Spotlight Poster
Mastering Board Games by External and Internal Planning with Language Models
John Schultz · Jakub Adamek · Matej Jusup · Marc Lanctot · Michael Kaisers · Sarah Perrin · Daniel Hennes · Jeremy Shar · Cannada Lewis · Anian Ruoss · Tom Zahavy · Petar Veličković · Laurel Prince · Satinder Singh · Eric Malmi · Nenad Tomasev
East Exhibition Hall A-B #E-2508
Advancing planning and reasoning capabilities of Large Language Models (LLMs) is one of the key prerequisites towards unlocking their potential for performing reliably in complex and impactful domains. In this paper, we aim to demonstrate this across board games (Chess, Fischer Random / Chess960, Connect Four, and Hex), and we show that search-based planning can yield significant improvements in LLM game-playing strength. We introduce, compare and contrast two major approaches: In external search, the model guides Monte Carlo Tree Search (MCTS) rollouts and evaluations without calls to an external game engine, and in internal search, the model is trained to generate in-context a linearized tree of search and a resulting final choice. Both build on a language model pre-trained on relevant domain knowledge, reliably capturing the transition and value functions in the respective environments, with minimal hallucinations. We evaluate our LLM search implementations against game-specific state-of-the-art engines, showcasing substantial improvements in strength over the base model, and reaching Grandmaster-level performance in chess while operating closer to the human search budget. Our proposed approach, combining search with domain knowledge, is not specific to board games, hinting at more general future applications.

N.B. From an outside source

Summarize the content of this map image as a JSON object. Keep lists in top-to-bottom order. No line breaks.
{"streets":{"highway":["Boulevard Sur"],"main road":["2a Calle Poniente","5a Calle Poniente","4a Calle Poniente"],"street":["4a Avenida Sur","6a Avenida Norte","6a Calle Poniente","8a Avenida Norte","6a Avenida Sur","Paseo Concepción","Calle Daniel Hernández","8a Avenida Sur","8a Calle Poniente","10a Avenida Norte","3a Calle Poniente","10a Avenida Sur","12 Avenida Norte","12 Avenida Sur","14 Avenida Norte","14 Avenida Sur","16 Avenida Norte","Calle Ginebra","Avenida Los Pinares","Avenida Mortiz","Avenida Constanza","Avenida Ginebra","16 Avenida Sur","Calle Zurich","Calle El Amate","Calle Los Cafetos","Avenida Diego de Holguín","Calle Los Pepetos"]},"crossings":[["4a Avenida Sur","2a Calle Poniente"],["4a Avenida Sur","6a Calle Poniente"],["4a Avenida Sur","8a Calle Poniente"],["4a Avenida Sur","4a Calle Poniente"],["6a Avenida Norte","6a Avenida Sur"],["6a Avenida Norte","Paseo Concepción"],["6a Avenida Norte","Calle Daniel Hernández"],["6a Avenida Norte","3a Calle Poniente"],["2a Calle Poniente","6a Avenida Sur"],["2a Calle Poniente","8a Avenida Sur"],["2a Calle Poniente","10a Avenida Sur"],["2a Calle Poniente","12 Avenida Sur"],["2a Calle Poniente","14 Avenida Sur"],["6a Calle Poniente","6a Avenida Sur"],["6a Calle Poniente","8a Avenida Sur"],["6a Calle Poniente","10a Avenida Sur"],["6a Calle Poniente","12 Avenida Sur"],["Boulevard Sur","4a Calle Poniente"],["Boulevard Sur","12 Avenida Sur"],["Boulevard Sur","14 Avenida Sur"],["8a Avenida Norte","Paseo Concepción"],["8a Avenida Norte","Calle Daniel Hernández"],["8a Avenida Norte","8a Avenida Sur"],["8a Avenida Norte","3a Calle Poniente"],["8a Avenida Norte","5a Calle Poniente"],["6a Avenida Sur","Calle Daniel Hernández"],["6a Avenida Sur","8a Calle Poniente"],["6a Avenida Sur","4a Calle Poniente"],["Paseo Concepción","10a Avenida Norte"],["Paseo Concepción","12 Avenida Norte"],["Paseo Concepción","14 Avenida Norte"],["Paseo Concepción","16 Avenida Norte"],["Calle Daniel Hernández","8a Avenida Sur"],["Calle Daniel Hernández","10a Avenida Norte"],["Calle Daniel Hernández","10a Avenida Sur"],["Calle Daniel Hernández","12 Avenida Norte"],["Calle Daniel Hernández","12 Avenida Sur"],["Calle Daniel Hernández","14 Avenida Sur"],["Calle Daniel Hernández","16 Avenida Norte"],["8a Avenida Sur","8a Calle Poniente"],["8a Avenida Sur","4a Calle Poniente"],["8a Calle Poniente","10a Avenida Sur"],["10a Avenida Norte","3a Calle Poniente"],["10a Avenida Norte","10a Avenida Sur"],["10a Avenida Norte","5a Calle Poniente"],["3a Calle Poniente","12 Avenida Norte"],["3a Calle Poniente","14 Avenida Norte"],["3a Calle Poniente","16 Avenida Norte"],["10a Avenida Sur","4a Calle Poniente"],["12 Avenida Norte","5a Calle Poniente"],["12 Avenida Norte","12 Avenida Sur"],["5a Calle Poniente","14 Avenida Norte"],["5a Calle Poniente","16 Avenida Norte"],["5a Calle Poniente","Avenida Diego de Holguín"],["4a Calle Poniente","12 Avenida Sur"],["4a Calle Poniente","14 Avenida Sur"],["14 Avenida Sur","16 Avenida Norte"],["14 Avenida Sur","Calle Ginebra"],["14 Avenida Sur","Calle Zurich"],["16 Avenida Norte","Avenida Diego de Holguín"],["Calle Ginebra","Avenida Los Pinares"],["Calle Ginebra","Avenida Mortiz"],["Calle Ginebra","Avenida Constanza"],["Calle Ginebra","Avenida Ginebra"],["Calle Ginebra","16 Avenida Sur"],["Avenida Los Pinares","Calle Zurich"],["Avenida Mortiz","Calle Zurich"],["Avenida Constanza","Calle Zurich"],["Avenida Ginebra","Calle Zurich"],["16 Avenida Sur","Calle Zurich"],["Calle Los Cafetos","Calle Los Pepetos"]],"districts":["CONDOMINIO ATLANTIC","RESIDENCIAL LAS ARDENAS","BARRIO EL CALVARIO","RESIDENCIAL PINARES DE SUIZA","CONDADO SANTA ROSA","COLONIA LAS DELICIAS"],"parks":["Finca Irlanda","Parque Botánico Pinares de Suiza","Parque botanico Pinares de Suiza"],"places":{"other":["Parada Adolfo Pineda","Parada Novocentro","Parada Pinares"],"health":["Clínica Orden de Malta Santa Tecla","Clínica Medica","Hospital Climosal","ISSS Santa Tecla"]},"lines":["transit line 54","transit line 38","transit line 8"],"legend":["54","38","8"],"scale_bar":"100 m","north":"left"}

- Large Language Models (LLMs) demonstrate impressive performance across various tasks that require complex reasoning. Yet, they still struggle to play board games as simple as tic-tac-toe. 2. We developed an LLM that can play different board games, reaching Grandmaster-level chess performance. We investigated different planning strategies that enable the LLM to improve its performance, the more “thinking time” we provide to the model. 3. In the future, similar planning strategies can unlock strong performance improvements in LLMs applied to other reasoning problems.